Caso Città della Salute: la difesa di Schael, ora parla il suo fido collaboratore

Thomas Schael lascia la Città della Salute: tra tensioni politiche, inchieste e bilanci in bilico, un addio inevitabile

Caso Città della Salute: la difesa di Schael, ora parla il suo fido collaboratore

Thomas Schael

Thomas Schael lascerà certamente la Città della Salute. Lo dice con chiarezza uno dei dirigenti della Sanità che in questi cinque mesi è stato molto vicino al commissario e ne ha apprezzato il lavoro. Si può dire che parli per lui, come se Schrael avesse affidato al fido collaboratore la sua amarezza e il suo rammarico. «Il rapporto con l’assessore Riboldi - aggiunge il dipendente - si è logorato a tal punto che non può essere recuperato». Resta da stabilire quando e in che modo il dottore lascerà, ma non passerà molto tempo». L’anonima fonte, ma assolutamente affidabile, spiega come si sia giunti alla rottura in soli cinque mesi: «La politica ha scelto il dottore per le sue idee e per mettere a posto le cose». «Forse all’inizio Schael ha commesso qualche errore. Probabilmente si è allargato un po’ troppo e ciò ha dato molto fastidio ai politici». Anche perché il commissario è andato a toccare «molti interessi. Gli orticelli degli uni e quelli degli altri. La Città della Salute è una struttura complessa che si regge, in alcuni settori, su equilibri precari. Il commissario è andato avanti con un pantzer e certi privilegi o sono caduti o stavano per cadere. Allora qualcuno è andato a protestare con i politici e il dottore, in poco tempo, è diventato un personaggio scomodo». Scomodo per la politica: «Sì, c’è la questione del bilancio. In verità il commissario non ha mai detto che non avrebbe firmato il bilancio, ma lo avrebbe fatto solo a ragion veduta. Tant’è che ha incaricato una società di advisor per fare chiarezza sui conti, così da permettergli di procedere senza rischiare nulla».

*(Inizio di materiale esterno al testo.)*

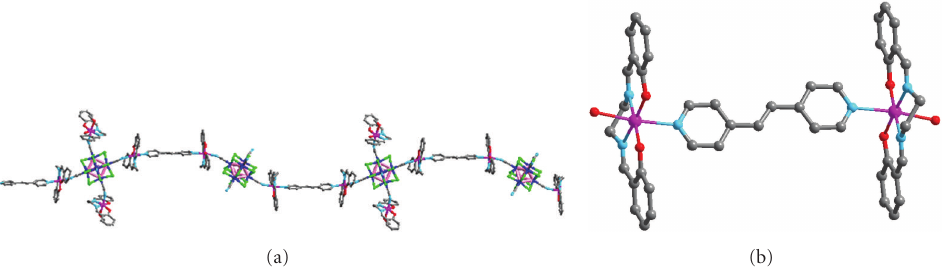
Figure 3: The structure of 3 (a) 1D anionic chain. (b) The cation: { [Mn( Salen )(H 2 O)] 2 (4,4 (cid:2) - bpe ) } 2+ .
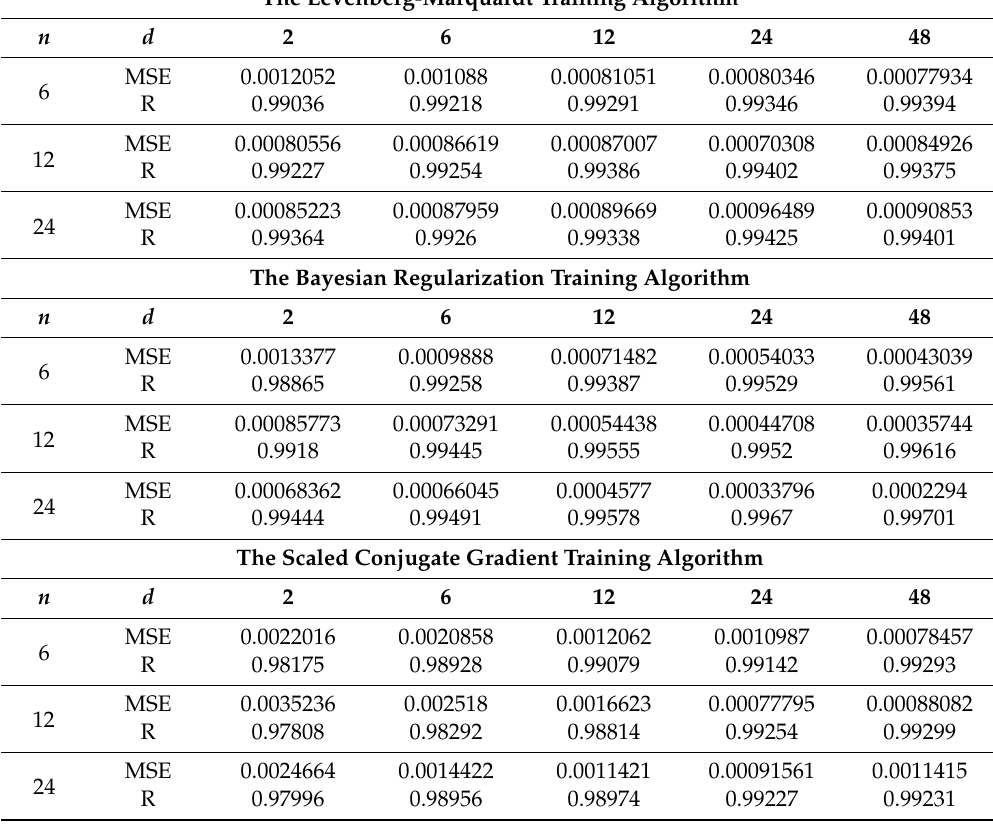
Table 3. The synthesis of the experimental results when developing the artificial neural networks forecasting solution based on the NARX model, using as exogenous variables the meteorological and the time stamps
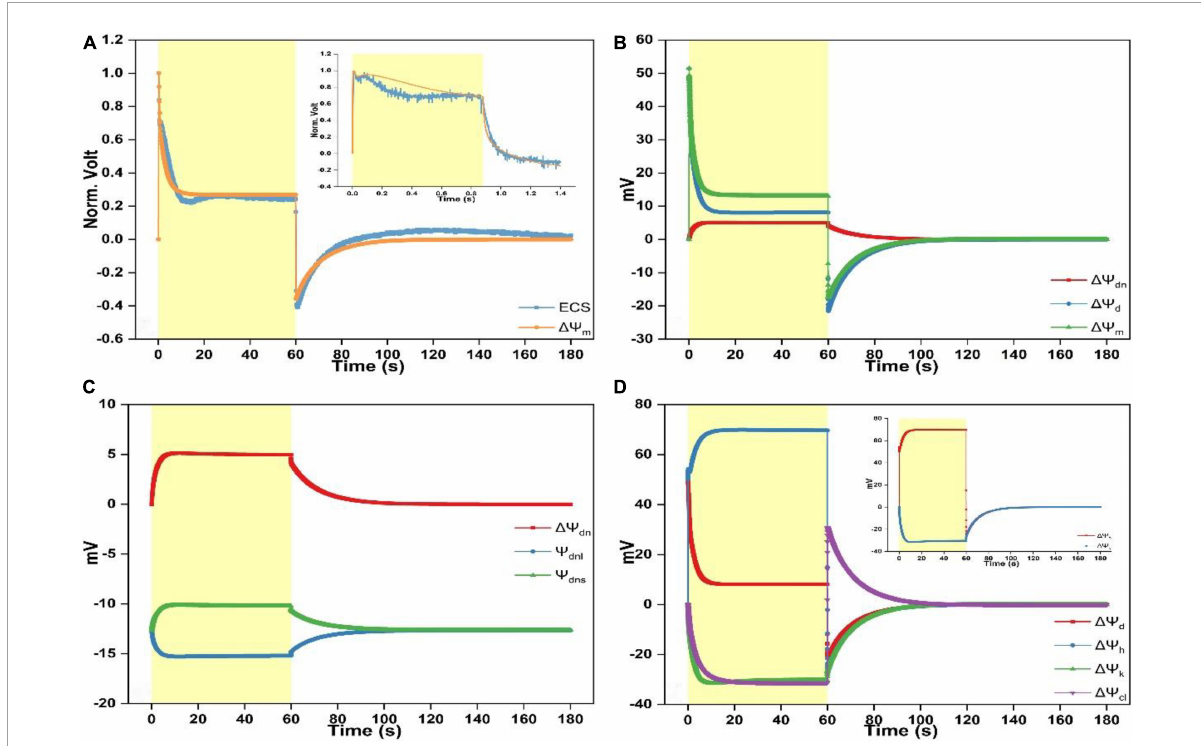
FIGURE1 Time courses of electrochromic shift (ECS) spectra and simulated electric potentials. (A) Comparison of the simulated response of (cid:49)(cid:57) m to the measured (cid:49) A515–560-nm signal upon continuous illumination for 60 s followed by the dark adaptation for another 120 s. The insert depicts the comparison of the measured (cid:49) A515–560-nm signal with the simulated response of (cid:49)(cid:57) m upon continuous illumination for ∼ 1 s followed by the dark treatment for ∼ 0.5 s. (B) Simulated responses of (cid:49)(cid:57) dn , (cid:49)(cid:57) d , and (cid:49)(cid:57) m upon continuous illumination for 60 s followed by the dark adaptation for another 120 s. (C) Simulated responses of (cid:57) dnl , (cid:57) dns , and (cid:49)(cid:57) dn upon continuous illumination for 60 s followed by the dark adaptation for another 120 s. (D) Simulated responses of (cid:49)(cid:57) d , (cid:49)(cid:57) h , (cid:49)(cid:57) k , and (cid:49)(cid:57) cl upon continuous illumination for 60 s followed by the dark adaptation for another 120 s. The insert depicts the simulated responses of (cid:49)(cid:57) h and (cid:49)(cid:57) k . Light intensity for continuous light (duration 1 or 60 s) was 1,024 µ mol photons m - 2 s − 1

Ma qualcuno avrebbe voluto vedere subito la sua firma: «Non scherziamo, con le inchieste che sono in corso e che riguardano la Città della Salute, firmare alla cieca potrebbe significare auto condannarsi al patibolo, per fatti, poi, antecedenti alla sua gestione. Ecco perché il dottore si è mosso con circospezione e con estrema prudenza. E poi ci sono altre cose che il commissario non ha digerito». Come il modo nel quale sarebbe stato silurato in anticipo: «Per giunta apprendendolo dai giornali, con una serie di articoli in rapida successione, quasi ci fosse stato un suggeritore. Un suggeritore, non un manovratore, i giornalisti fanno il loro lavoro e non credo proprio che si facciano manovrare, ne in questo, come in altri casi». Dunque i problemi di fondo sono l’esuberanza eccessiva e il bilancio: «Non solo. Dove c’è stato uno scontro durissimo è sulle visite private e sulle convenzioni con le cliniche. Lì si toccano grandi interessi sia strutturali che personali. Ne ha approfittato il sindacato che ha sparato ingenerosamente le sue cartucce. Il dottore non lo ha difeso nessuno, neppure la sinistra. D’altra parte le inchieste in corso riguardano la gestione della Sanità pubblica in un arco ampio di tempo e si riferiscono sia ad amministrazioni di centro destra che quelle di centrosinistra. Insomma, dispiace, il dottor Schael ci ha provato, ma è stato soffocato. Chi verrà dopo di lui? Non credo proprio che ci sia la fila».